Poesis, the art of Imagining, is also another word for Making. The essence of poetry lies in the ability to Make New Relationships between things which weren’t automatically related in people’s imaginations: to come up with Image not pre-masticated by the media, by Canonical Literature (which, for many of us in the West, includes the texts of Science), or by the commonness of everyday speech. The current climate change crisis is a direct result of our emphasis on New Ways of Doing Things. Not Doing Things is simply its antithesis, and the best we can apparently come up with, because we are stuck without the full use of our Imaginations and the Different Ways of Knowing and Being that they might bring.
Humankind has used Imagining as a Way of Knowing before. So-called primitive societies used animism, shamanism, song and story. But those ways have been skewered for the past century or so in intellectual debate about whether the Savage was really as Noble as some people seemed to think, with both sides caricaturing the other side’s view.

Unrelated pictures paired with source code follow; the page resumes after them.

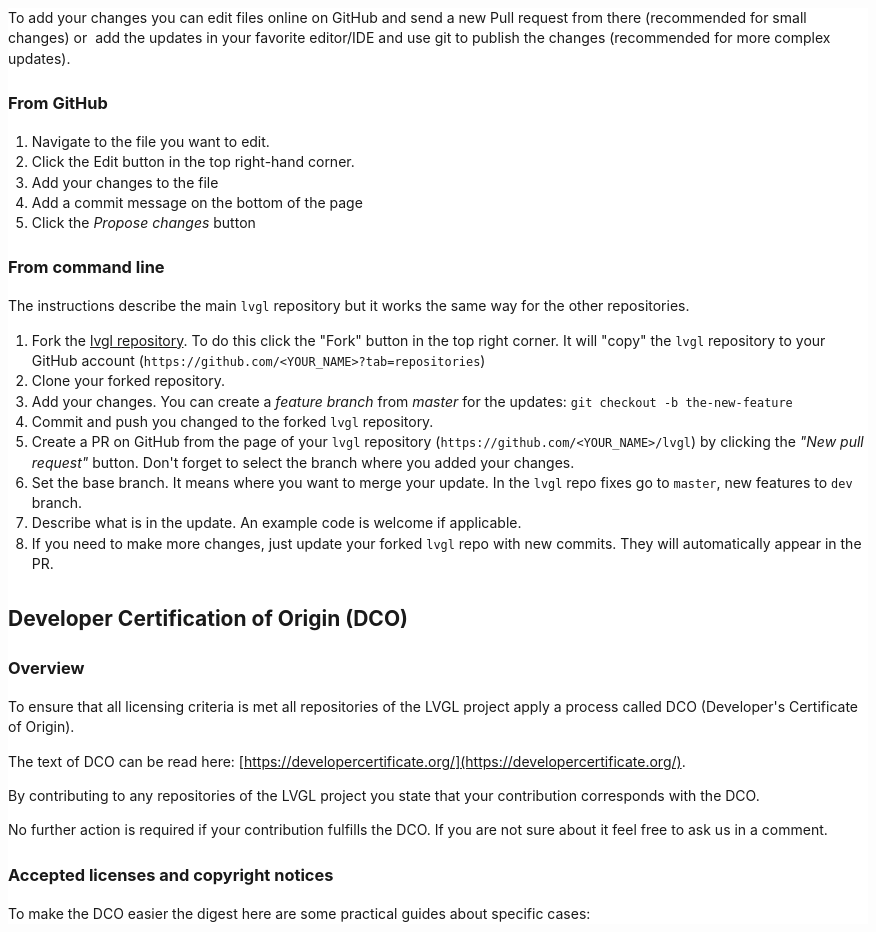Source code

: To add your changes you can edit files online on GitHub and send a new Pull request from there (recommended for small changes) or
 add the updates in your favorite editor/IDE and use git to publish the changes (recommended for more complex updates).

### From GitHub
1. Navigate to the file you want to edit.
2. Click the Edit button in the top right-hand corner.
3. Add your changes to the file
4. Add a commit message on the bottom of the page
5. Click the *Propose changes* button

### From command line

The instructions describe the main `lvgl` repository but it works the same way for the other repositories.
1. Fork the [lvgl repository](https://github.com/lvgl/lvgl). To do this click the "Fork" button in the top right corner. 
It will "copy" the `lvgl` repository to your GitHub account (`https://github.com/<YOUR_NAME>?tab=repositories`)
2. Clone your forked repository.
3. Add your changes. You can create a *feature branch* from *master* for the updates: `git checkout -b the-new-feature` 
4. Commit and push you changed to the forked `lvgl` repository.
5. Create a PR on GitHub from the page of your `lvgl` repository (`https://github.com/<YOUR_NAME>/lvgl`) by clicking the *"New pull request"* button. Don't forget to select the branch where you added your changes.
7. Set the base branch. It means where you want to merge your update. In the `lvgl` repo fixes go to `master`, new features to `dev` branch. 
8. Describe what is in the update. An example code is welcome if applicable.
9. If you need to make more changes, just update your forked `lvgl` repo with new commits. They will automatically appear in the PR.

## Developer Certification of Origin (DCO)

### Overview

To ensure that all licensing criteria is met all repositories of the LVGL project apply a process called DCO (Developer's Certificate of Origin).

The text of DCO can be read here: [https://developercertificate.org/](https://developercertificate.org/).

By contributing to any repositories of the LVGL project you state that your contribution corresponds with the DCO.

No further action is required if your contribution fulfills the DCO. If you are not sure about it feel free to ask us in a comment.

### Accepted licenses and copyright notices

To make the DCO easier the digest here are some practical guides about specific cases:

The point isn’t really about the Savage, however, who may or may not have enjoyed peace or health as Imagined. It’s about The Way Nothing Got in the Way of his Imagining about the very difficult environments she was forced to negotiate. Ways were found, like the Songlines of the Aborigines that guided them very practically, apparently for tens of thousands of years, through an Imaginal Landscape, not to Overcome Problems, but to Live in a Tough Place. We have become softened into thinking that we shouldn’t have to live in a tough place, with the Demons and Angels that come with Poverty, Pestilence, Famine, and so on. And yet, here we are, Between a Rock and a Hard Place.
This is the True Ground of poetry, of Imagination, and the birthplace of New Ways of Being. Science cannot get very far with climate change divorced from its partner, the Mature (not classroom) Imagination. And the more of us who make the transition from Consumer/Viewer to Active Imaginer the better. At the back of the role of Consumer/Viewer, sits the notion (personified, of course!) of the Individual, who Inhabits a Private Reality we call Human Subjectivity. We are now painfully aware that the Realities we inhabit are not only private. Whether we imagine ourselves as Rising Apes or Fallen Angels, those Images are shared, and the Realities they lead to are also shared.
In the Imagination, notions are Persons, ideas are Roles, and all can be modified and re-cooked (as the Temperature Rises) by the Images that emerge between the Rock and the Gum Tree. Climate change forces us into emergent forms of behaviour and the Great Dissonance heard in Copenhagen is none other than the Cognitive Dissonance between our environment and our ability to live in it. As the latest teaching theories suggest, Cognitive Dissonance is the beginning of New Ways of Knowing. These have always emerged from the gap between our situation, and our under-standing of it. While they have been guided and formed by all the resources an educated adult mind can muster, they still have only one source: the Image that comes out of the dark.